Bernd Häusler
Der unendliche Kronzeuge - Szenen aus dem Schmücker-Prozess
Vorwort:
Im Gegensatz zu den meisten anderen Kriminalfällen wird der "Mordfall Schmücker" gerade durch das Verhalten der zur Aufklärung berufenen Behörden und Gerichte immer verworrener und nebulöser. Nichts kennzeichnet diese paradoxe Dynamik deutlicher als ein Ereignis vom September 1986:
Zu diesem Zeitpunkt waren die des Mordes an Ulrich Schmücker angeklagten fünf Personen bereits zum dritten Mal - wenn auch bis heute noch nicht rechtskräftig - verurteilt. Da erscheint eine Presseveröffentlichung, der zufolge die Tatwaffe zwar verschwunden sein soll, nicht jedoch, wie der "Kronzeuge" angegeben hat - im Nichts, sondern in den Tresoren des Berliner Landesamtes für Verfassungsschutz. Der Berliner Innensenator schweigt - weder dementiert er noch bestätigt er.
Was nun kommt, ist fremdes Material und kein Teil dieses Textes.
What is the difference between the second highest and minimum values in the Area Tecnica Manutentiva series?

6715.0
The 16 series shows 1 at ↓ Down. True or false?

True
Seit fast zwölf Jahren ziehen sich vergleichbare Ereignisse in skandalöser Weise durch diesen Prozeß.
Dies ist nicht das Buch über den "Mordfall Schmücker" und auch kein Buch über die Angeklagten. Über sie ist schon genügend - meist in der sogenannten Boulevardpresse - geschrieben worden. Dort wurden sie hunderte von Malen vorverurteilt. Selbst das Ausbreiten ihres Sexuallebens, das nun, weiß Gott, nichts mit dem Mordfall zu tun hat, mußten sie sich mit richterlicher Billigung gefallen lassen. Ihre Namen werden daher ungenannt bleiben.
Dagegen wird die Rede sein vom "Kronzeuge" dieses Prozesses, von den Ermittlungsbeamten, Verfassungsschützern und Richtern - und ihren Verstrickungen im Umgang mit dem Recht.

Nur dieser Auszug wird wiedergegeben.